BEGIN EXTRACTED MATERIAL

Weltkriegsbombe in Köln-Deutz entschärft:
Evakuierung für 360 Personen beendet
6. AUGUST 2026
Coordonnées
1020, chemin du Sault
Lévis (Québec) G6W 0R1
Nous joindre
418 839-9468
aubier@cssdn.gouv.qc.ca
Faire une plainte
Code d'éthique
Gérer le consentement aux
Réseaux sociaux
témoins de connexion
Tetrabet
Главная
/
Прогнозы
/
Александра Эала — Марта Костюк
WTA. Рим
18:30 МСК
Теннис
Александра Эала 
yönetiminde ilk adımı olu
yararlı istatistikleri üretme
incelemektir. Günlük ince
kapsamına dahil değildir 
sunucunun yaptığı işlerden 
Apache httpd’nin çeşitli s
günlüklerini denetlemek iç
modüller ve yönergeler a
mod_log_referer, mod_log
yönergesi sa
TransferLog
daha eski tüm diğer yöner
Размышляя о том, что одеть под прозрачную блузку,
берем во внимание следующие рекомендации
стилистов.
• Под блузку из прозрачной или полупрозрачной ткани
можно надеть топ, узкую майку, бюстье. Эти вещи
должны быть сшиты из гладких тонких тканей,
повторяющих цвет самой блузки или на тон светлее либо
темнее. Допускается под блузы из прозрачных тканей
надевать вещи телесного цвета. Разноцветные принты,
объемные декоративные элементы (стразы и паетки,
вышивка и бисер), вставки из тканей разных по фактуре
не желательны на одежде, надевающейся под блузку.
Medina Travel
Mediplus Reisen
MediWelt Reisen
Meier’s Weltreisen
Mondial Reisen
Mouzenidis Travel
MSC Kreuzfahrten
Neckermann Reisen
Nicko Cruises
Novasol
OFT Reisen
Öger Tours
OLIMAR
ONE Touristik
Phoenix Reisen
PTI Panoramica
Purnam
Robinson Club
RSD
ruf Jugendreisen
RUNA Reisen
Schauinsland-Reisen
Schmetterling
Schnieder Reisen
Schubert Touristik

END EXTRACTED MATERIAL

PROBLEM TO WORK ON:
Nothing should appear in the answer except the lines from the one with "Mediplus Reisen" through the final line of the records, written exactly.

ANSWER TO THIS EXERCISE:
Mediplus Reisen
MediWelt Reisen
Meier’s Weltreisen
Mondial Reisen
Mouzenidis Travel
MSC Kreuzfahrten
Neckermann Reisen
Nicko Cruises
Novasol
OFT Reisen
Öger Tours
OLIMAR
ONE Touristik
Phoenix Reisen
PTI Panoramica
Purnam
Robinson Club
RSD
ruf Jugendreisen
RUNA Reisen
Schauinsland-Reisen
Schmetterling
Schnieder Reisen
Schubert Touristik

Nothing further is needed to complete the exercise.